Identify all lines of the data containing the string "visible" and copy them.

--- START ---

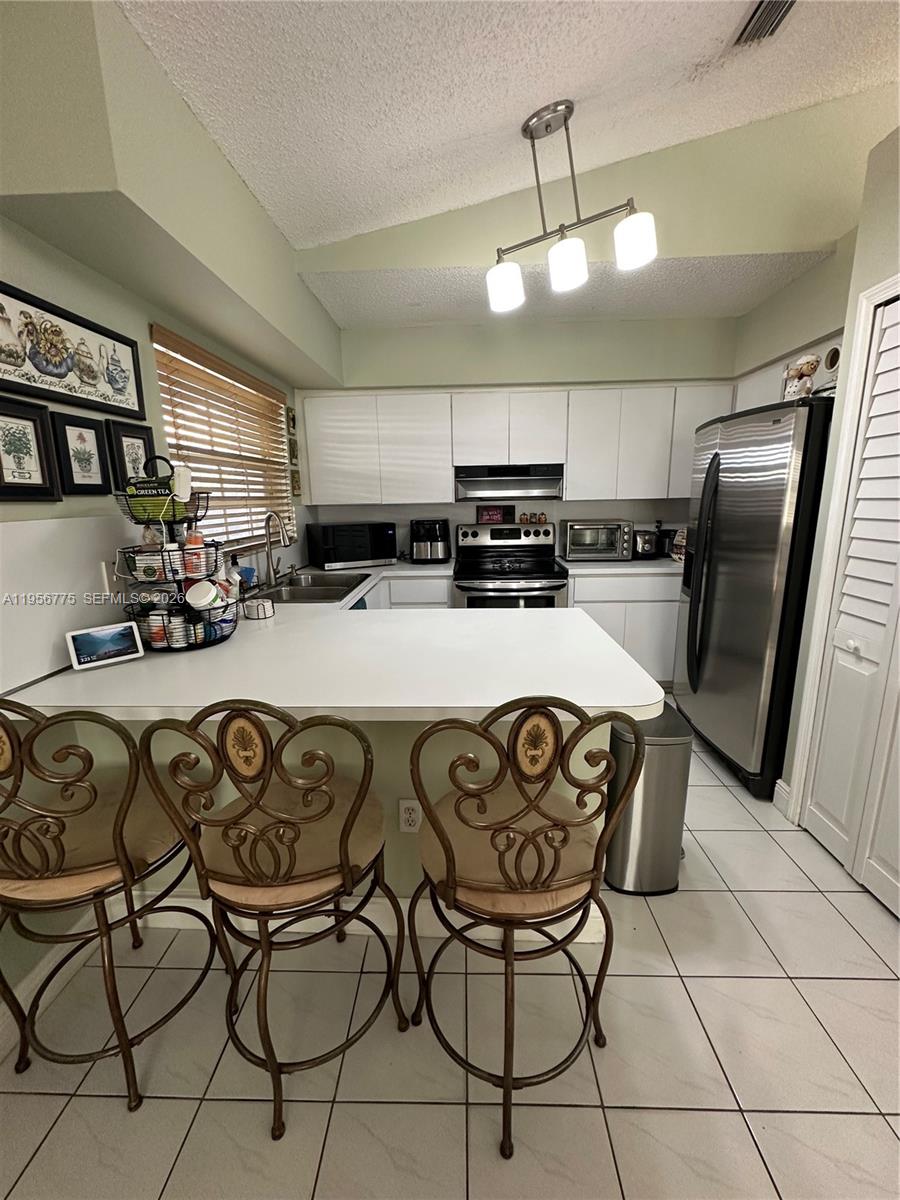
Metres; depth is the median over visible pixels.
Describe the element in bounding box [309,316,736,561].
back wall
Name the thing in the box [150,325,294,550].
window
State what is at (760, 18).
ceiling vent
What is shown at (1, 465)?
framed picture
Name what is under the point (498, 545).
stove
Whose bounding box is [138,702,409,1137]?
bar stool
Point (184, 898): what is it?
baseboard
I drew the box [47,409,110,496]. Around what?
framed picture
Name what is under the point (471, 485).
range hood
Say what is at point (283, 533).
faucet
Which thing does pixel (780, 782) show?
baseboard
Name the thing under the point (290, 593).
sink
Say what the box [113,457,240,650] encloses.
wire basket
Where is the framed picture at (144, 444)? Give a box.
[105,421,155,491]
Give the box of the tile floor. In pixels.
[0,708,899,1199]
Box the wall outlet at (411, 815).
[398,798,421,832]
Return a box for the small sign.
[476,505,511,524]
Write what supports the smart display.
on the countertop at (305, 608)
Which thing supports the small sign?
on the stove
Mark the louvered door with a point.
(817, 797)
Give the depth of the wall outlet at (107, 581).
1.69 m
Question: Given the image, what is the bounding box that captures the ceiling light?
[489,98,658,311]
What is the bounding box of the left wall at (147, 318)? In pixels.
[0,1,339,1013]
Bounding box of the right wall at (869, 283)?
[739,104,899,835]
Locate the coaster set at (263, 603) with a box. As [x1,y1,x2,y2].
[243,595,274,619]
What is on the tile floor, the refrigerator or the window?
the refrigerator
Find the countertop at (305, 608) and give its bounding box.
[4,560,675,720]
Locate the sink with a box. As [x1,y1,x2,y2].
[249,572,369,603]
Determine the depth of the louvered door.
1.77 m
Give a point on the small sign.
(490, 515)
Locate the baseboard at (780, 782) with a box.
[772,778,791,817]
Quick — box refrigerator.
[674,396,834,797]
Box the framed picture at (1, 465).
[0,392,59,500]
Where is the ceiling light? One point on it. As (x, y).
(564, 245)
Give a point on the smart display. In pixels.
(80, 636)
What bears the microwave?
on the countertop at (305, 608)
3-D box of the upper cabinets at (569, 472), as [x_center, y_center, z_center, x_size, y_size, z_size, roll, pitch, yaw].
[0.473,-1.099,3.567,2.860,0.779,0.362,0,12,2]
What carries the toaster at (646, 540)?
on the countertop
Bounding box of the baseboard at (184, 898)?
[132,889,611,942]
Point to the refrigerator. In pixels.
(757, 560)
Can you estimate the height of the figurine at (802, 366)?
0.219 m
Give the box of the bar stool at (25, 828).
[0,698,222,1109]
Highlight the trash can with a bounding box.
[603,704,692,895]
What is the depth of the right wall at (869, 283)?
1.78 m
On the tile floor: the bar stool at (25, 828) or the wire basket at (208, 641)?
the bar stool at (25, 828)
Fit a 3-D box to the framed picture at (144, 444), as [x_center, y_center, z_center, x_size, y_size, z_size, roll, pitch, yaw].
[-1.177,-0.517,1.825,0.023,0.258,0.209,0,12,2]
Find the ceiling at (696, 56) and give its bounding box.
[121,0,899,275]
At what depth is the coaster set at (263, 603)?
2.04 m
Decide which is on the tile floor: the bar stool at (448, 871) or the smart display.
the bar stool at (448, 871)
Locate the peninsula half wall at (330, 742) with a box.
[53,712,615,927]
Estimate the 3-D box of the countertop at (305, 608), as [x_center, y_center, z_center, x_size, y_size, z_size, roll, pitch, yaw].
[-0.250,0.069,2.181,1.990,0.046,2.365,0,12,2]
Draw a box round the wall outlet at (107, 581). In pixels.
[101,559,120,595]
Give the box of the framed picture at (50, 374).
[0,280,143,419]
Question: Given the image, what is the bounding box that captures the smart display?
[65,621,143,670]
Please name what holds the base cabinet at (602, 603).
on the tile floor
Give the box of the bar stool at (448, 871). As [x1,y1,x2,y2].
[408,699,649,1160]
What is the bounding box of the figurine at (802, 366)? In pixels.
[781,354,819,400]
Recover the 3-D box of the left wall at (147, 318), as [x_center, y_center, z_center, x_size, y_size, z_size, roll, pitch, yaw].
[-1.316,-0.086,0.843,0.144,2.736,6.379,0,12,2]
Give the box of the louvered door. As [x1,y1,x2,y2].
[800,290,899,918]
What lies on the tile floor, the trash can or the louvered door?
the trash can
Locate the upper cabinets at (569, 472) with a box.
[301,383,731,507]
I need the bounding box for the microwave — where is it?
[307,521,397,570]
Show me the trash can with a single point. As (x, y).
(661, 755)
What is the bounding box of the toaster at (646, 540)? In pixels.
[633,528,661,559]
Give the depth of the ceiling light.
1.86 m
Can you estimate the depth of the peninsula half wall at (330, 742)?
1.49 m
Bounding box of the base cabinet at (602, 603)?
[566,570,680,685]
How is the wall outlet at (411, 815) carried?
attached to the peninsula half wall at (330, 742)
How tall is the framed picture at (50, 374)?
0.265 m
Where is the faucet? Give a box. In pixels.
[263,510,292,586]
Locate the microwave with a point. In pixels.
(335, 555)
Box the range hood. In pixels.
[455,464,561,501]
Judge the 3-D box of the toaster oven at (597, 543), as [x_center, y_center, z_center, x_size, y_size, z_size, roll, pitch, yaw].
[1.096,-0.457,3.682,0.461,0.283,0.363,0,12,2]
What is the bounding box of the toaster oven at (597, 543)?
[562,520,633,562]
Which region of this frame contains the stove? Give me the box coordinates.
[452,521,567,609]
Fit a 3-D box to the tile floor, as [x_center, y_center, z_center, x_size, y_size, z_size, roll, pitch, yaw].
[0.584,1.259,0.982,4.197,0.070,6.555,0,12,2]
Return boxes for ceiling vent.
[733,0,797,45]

--- END ---
--- START ---

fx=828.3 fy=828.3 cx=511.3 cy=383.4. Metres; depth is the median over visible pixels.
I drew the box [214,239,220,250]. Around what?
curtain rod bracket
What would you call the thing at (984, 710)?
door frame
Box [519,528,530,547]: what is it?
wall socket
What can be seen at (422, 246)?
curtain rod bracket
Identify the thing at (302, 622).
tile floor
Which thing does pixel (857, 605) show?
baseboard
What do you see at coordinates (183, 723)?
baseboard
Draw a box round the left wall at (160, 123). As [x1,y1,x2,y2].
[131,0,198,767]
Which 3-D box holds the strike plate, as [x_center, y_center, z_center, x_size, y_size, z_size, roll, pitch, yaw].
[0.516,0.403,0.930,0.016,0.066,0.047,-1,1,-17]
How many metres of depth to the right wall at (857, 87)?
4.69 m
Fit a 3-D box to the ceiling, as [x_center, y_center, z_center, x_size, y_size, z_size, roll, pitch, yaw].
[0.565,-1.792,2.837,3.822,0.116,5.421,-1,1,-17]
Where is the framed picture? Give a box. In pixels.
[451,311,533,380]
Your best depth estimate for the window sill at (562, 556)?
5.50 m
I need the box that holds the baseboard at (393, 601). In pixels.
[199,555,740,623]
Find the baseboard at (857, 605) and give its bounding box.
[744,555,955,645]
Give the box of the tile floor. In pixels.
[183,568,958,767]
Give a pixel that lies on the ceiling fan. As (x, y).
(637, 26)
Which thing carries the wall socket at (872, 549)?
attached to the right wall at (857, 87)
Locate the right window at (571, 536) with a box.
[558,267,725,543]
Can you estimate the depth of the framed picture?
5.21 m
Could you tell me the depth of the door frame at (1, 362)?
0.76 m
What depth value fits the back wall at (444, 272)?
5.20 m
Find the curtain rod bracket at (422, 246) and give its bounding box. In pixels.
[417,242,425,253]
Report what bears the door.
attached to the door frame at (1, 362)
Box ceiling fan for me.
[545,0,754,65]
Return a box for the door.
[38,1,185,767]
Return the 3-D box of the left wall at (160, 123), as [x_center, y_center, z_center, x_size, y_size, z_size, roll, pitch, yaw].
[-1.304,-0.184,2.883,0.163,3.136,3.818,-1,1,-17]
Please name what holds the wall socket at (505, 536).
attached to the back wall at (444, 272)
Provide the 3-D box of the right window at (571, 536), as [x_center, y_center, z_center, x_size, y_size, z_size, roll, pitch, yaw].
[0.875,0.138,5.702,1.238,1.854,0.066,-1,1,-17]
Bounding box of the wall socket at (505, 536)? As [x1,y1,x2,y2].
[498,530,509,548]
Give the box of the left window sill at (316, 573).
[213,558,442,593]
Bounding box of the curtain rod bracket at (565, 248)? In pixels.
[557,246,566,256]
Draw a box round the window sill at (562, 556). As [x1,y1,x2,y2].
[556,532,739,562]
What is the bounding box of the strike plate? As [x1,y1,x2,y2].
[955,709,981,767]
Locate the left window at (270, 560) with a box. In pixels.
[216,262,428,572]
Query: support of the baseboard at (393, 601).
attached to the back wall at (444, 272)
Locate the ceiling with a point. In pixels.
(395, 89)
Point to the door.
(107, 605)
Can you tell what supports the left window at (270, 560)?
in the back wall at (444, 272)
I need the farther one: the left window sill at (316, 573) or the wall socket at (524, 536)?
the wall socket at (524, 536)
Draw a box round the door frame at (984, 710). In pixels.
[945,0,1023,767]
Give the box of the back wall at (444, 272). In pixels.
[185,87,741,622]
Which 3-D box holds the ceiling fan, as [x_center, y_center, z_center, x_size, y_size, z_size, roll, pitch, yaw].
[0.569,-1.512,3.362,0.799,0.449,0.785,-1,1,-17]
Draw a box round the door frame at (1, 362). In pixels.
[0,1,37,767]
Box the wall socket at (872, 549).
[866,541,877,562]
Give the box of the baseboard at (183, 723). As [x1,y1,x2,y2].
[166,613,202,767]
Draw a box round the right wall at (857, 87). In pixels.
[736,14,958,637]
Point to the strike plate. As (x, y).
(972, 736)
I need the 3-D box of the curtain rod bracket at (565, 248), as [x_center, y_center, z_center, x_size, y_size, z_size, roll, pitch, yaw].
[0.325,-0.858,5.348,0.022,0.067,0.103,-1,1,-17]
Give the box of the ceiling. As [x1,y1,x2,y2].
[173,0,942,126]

--- END ---

Output below:
Metres; depth is the median over visible pixels.
fx=828.3 fy=828.3 cx=511.3 cy=383.4. Metres; depth is the median over visible pixels.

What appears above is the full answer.